I’ve been told that before. I’ve read books and been online for days and days and I know as much about Alzheimer’s as the doctors who treat it unsuccessfully. What I don’t know is how you’re supposed to sever a love that saved you from yourself, a love that helped make you a better man.
Jenny fingers her throat. She favors big, colorful rings. She says, “I’m parched,” and waits for an answer from me, but I don’t give one.
Years ago it was me, the one on the verge of destruction. Her name was Shawna. She knew a relative of Picasso. She painted and sculpted, so I got suddenly interested in the arts myself, very quickly in fact, interested enough to consider chucking my marriage and starting anew with this blonde Aussie. But Shawna did the dumping. Didn’t I know I was married, she asked? Afterward I drank lakes of Scotch and lost my job. I couldn’t stand the sun on my skin or the sight of food. The night my wife found me with a fifth of Glenn Livet and a noose in my lap, I was ready to be done with it all, but she took me to bed and rocked me like an infant. “Shh,” she whispered. “It’s okay. We all make mistakes. The important thing is we’re here, together.”
I looked at her, carefully, avidly, as one might examine unearthed treasure. She was the same woman I’d met and fallen in love with, but now I noticed: stray strands of gray hair; a new set of wrinkles creasing the right cheek; faint, downy blonde hairs like sideburns on her jaw; how her eyes had softened, still shiny but paler, having gone from navy to lavender. Yes, she had changed physically, yet her loyalty had never wavered.
Ashamed and confused, I shook my head. “I don’t get it. Why stay with me?”
She didn’t hesitate. “I made a promise — for better or worse.”
I held her hand tight so that the points of her wedding ring gently stabbed my finger where my pulse thrummed. My mouth was dry. It tasted like rocks and sand.
“I guess I expected you to leave me.”
“Is that what you want?”
It was a fair question, one I would have said yes to only a few weeks earlier. Now I realized how foolish I’d been, chasing after love when the real thing was right here all along.

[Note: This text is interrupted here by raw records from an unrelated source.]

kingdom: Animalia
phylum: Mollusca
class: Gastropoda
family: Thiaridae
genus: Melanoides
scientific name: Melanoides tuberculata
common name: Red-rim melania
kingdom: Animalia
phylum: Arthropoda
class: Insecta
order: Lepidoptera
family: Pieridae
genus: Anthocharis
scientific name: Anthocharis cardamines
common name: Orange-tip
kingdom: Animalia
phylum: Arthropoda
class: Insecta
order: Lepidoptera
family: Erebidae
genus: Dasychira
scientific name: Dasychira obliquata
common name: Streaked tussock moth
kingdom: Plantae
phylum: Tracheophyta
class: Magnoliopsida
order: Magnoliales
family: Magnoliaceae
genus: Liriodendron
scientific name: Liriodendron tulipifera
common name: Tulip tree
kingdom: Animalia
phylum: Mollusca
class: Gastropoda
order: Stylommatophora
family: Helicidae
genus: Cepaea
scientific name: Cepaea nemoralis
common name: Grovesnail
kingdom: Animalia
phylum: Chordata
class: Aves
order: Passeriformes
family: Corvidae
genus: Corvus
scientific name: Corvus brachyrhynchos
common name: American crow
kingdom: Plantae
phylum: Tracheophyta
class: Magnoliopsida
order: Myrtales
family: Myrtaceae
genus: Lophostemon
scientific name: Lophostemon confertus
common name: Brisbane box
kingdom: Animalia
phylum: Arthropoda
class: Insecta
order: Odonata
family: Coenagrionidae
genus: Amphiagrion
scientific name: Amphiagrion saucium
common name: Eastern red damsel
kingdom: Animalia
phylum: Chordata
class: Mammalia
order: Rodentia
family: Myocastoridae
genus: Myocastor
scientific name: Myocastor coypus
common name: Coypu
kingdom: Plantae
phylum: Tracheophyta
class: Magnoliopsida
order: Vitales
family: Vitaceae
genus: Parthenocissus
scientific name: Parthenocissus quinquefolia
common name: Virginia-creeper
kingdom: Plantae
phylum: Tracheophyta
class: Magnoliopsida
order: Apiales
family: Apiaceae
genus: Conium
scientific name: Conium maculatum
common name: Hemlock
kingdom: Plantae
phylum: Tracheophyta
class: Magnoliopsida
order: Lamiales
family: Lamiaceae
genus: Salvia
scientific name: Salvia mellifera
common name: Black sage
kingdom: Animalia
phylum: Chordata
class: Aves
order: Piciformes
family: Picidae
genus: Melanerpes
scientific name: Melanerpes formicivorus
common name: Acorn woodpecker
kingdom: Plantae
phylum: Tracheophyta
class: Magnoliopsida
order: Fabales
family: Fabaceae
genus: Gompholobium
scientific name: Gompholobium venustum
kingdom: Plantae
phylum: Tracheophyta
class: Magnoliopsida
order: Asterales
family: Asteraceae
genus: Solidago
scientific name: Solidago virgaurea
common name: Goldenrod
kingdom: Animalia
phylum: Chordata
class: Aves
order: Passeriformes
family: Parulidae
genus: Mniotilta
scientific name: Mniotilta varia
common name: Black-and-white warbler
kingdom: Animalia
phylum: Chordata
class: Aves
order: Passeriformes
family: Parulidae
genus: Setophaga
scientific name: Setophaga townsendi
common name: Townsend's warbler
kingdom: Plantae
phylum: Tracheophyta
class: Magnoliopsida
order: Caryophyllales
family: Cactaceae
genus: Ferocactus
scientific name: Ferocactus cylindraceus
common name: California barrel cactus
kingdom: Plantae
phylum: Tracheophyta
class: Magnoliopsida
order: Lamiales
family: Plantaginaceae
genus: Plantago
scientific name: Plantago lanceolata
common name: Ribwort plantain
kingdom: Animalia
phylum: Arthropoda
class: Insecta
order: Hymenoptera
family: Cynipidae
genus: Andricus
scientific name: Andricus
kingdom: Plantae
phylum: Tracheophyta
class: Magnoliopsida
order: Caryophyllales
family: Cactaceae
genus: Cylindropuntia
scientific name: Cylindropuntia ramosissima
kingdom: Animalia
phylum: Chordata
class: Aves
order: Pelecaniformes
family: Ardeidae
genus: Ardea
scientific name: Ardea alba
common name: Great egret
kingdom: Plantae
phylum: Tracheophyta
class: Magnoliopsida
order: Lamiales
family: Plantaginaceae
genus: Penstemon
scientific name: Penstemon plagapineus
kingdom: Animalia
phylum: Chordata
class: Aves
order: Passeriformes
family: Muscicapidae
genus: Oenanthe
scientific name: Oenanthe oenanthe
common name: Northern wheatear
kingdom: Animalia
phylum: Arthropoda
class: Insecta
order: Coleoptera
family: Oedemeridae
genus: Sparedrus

“No,” I said, and there was no burn because, for once, my answer was the truth. “Actually, I want to spend the rest of my life with you.”
“For better or worse?” she asked, her face open yet serious, not quite ready to smile.
“I promise. For better or worse.”
Now I glance over at Jenny. She’s made herself a drink, a martini, and she’s got one of the black olives that looks like an ogre’s eye in between her lips and she’s puffing through the seed hole. “Everyone has needs,” Jenny says, shifting in her chair, scooting closer. “Especially men. I know because I used to be a masseuse.”
She gets up, I guess to show me her massage skills, and doesn’t bother stopping when my wife presses her face flat against the window, looking at Jenny and I, but not really comprehending.
Jenny gives her a wave and my wife giggles through the glass and I say, “That’s enough.”
After I’ve sent Jenny home, I make my wife come sit with me on the sofa. She looks wild yet defeated, like an ostrich with its leg caught in a bear trap.
I take up a position behind her, kneading her skin along the shoulders. Her muscles are hard but I’m careful not to overdo the pressure. I use my thumbs and knuckles. I scissor soft karate chops across her blades and work her neck. When she moans a little, I get another flashback of a different time. I ask if she likes it, if I’m doing it right, and she says, “This is perfect. Please don’t ever stop.”